● **Task requirements**:
For the listing below, show each line that includes the string "events".

● **Records provided**:
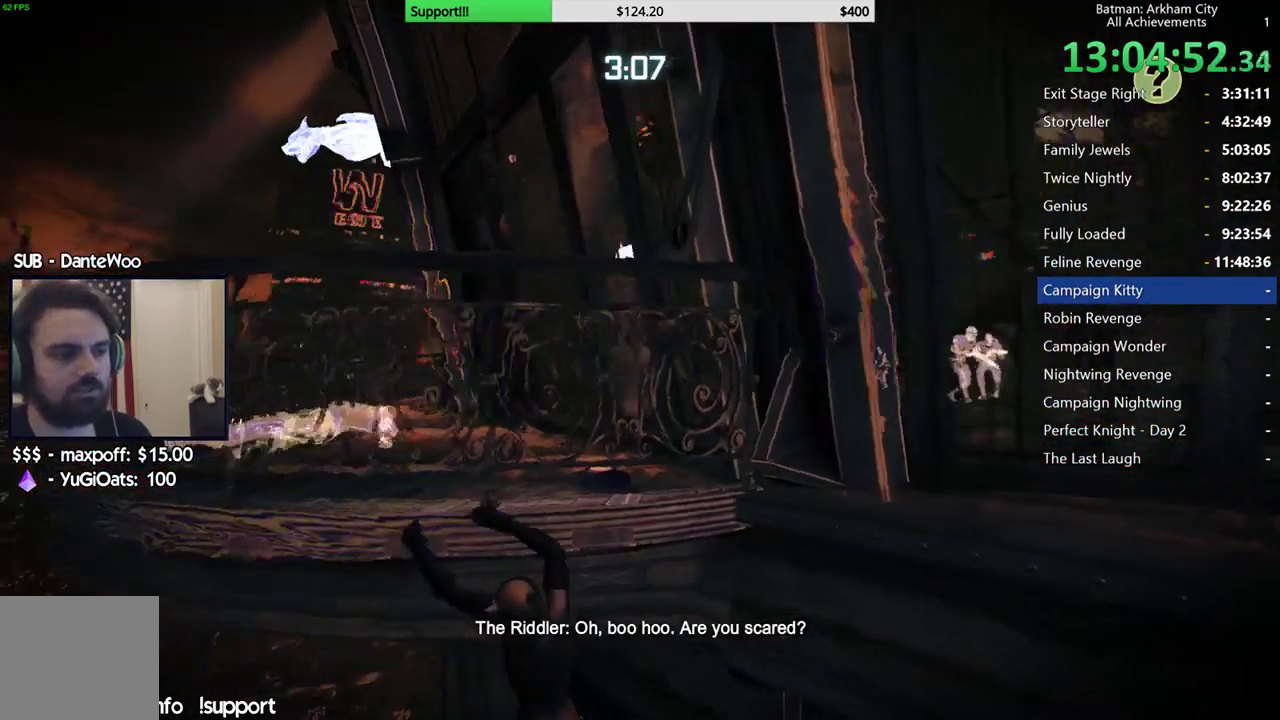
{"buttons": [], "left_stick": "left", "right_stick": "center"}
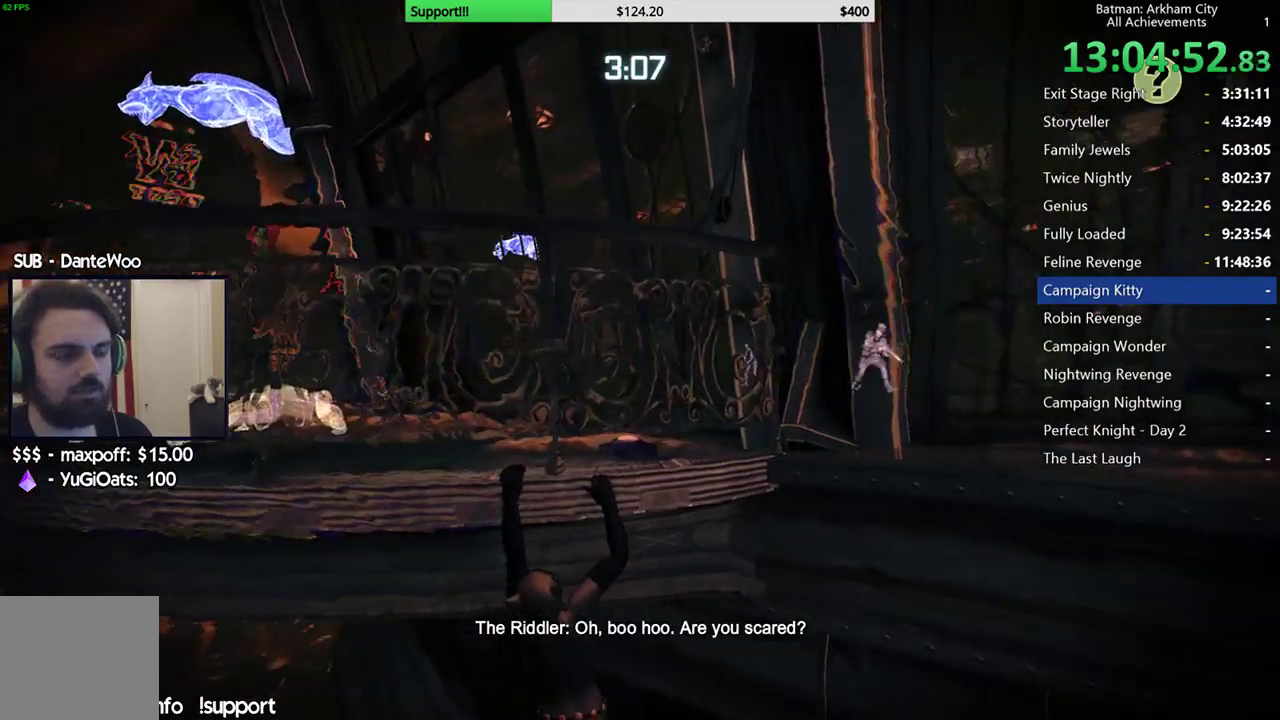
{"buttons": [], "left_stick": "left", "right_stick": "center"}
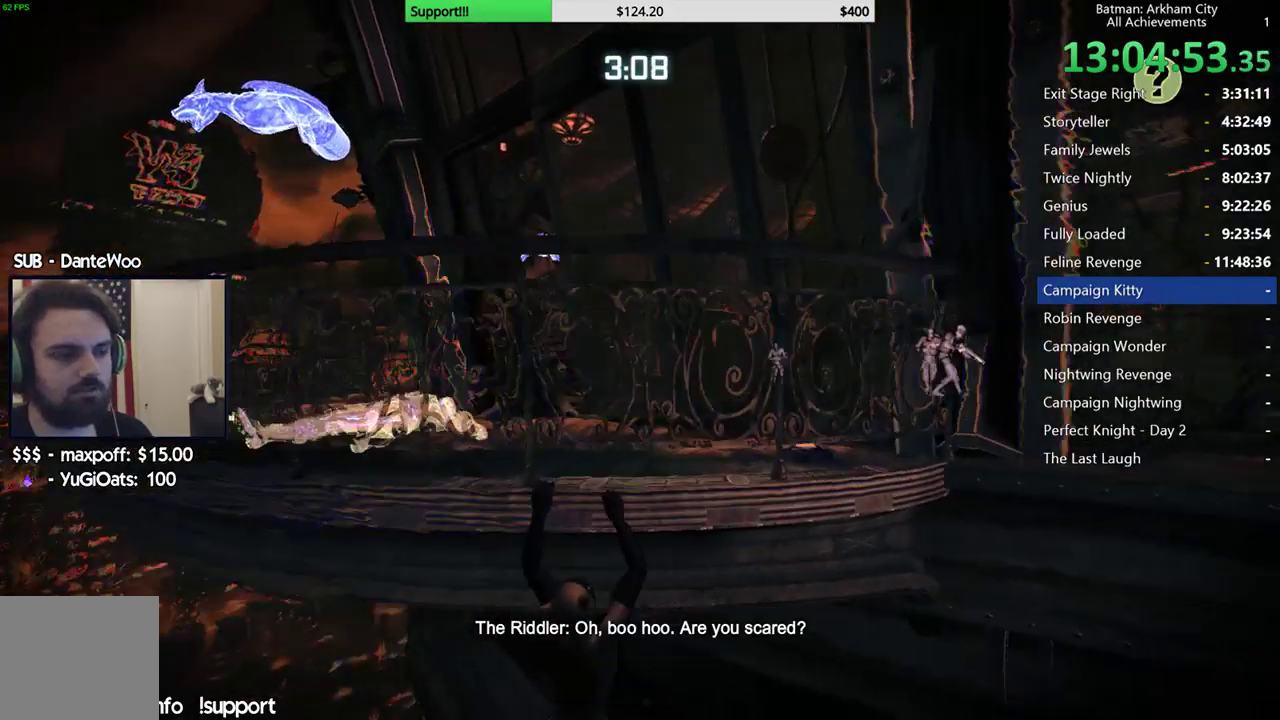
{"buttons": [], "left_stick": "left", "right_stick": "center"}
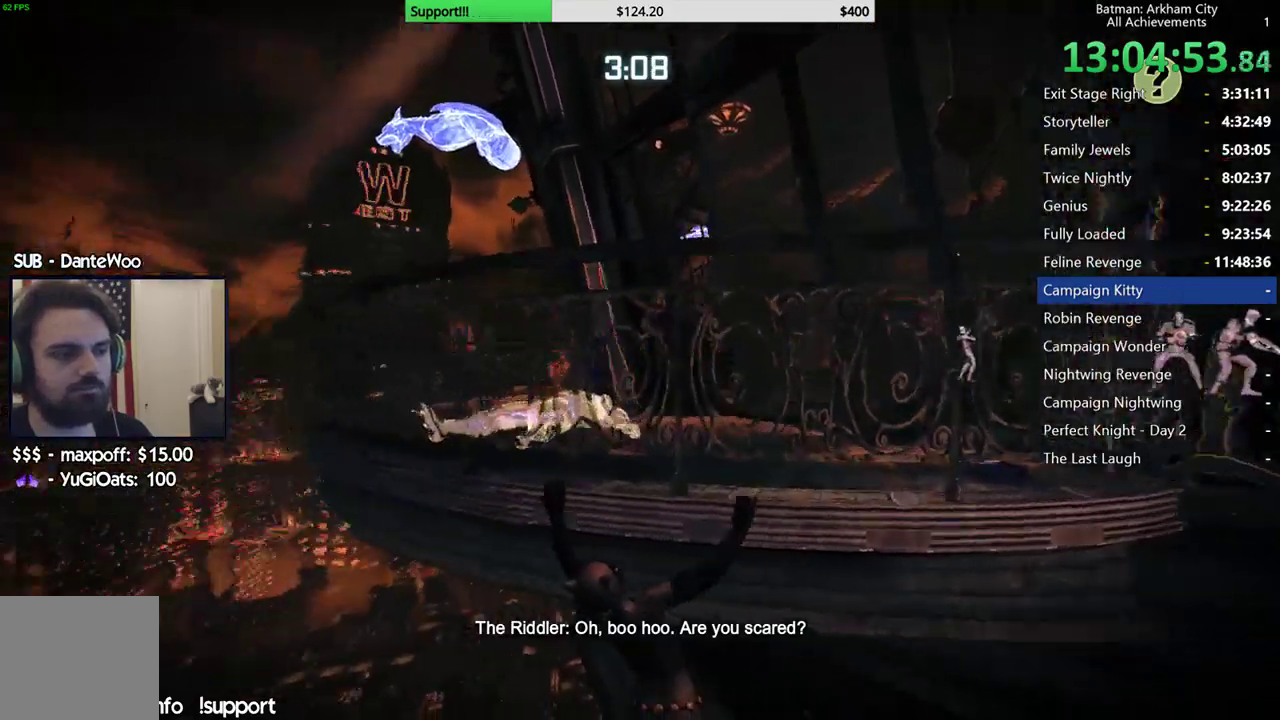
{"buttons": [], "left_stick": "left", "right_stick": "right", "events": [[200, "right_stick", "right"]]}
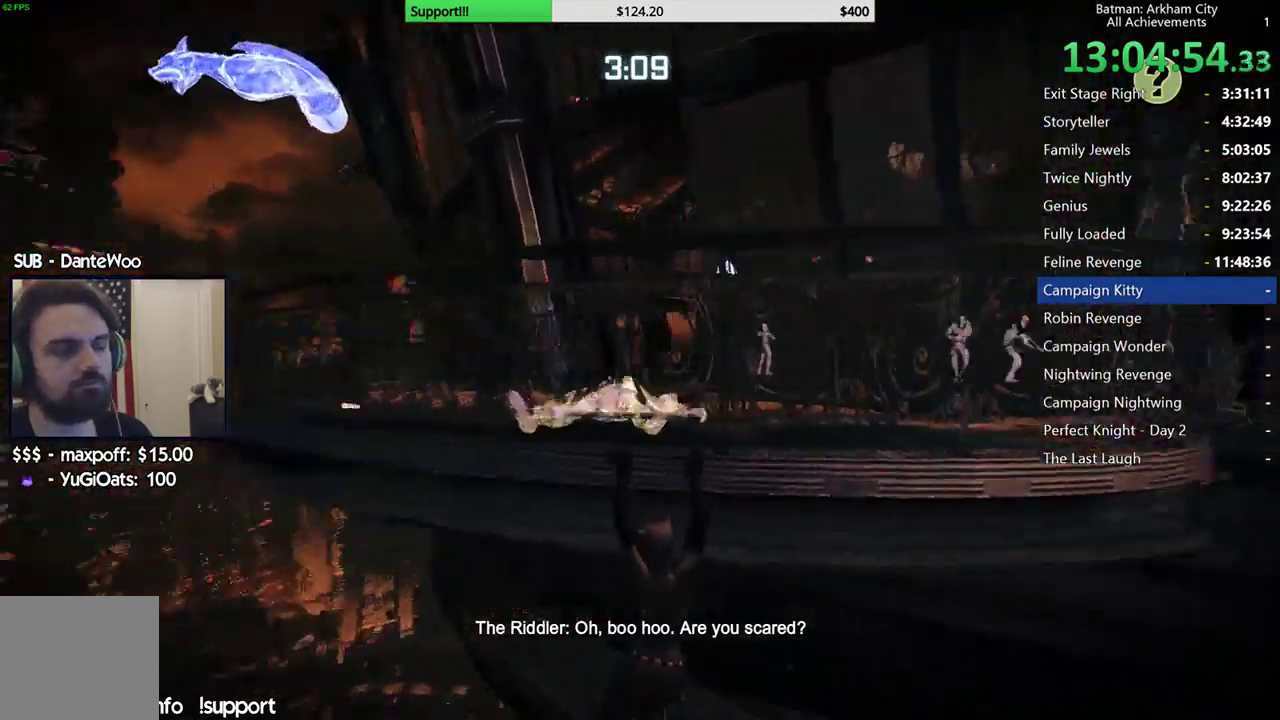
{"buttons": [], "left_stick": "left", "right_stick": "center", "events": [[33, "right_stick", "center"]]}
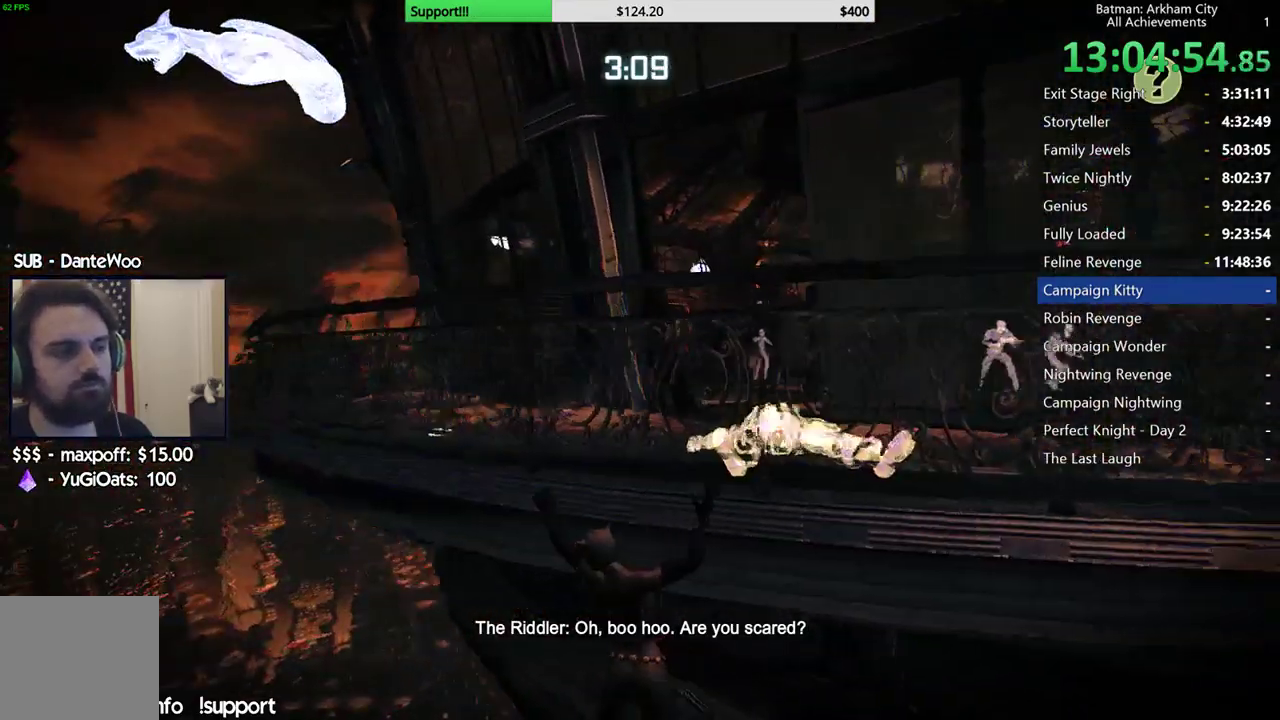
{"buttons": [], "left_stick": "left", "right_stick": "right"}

● **Reply to the task**:
{"buttons": [], "left_stick": "left", "right_stick": "right", "events": [[200, "right_stick", "right"]]}
{"buttons": [], "left_stick": "left", "right_stick": "center", "events": [[33, "right_stick", "center"]]}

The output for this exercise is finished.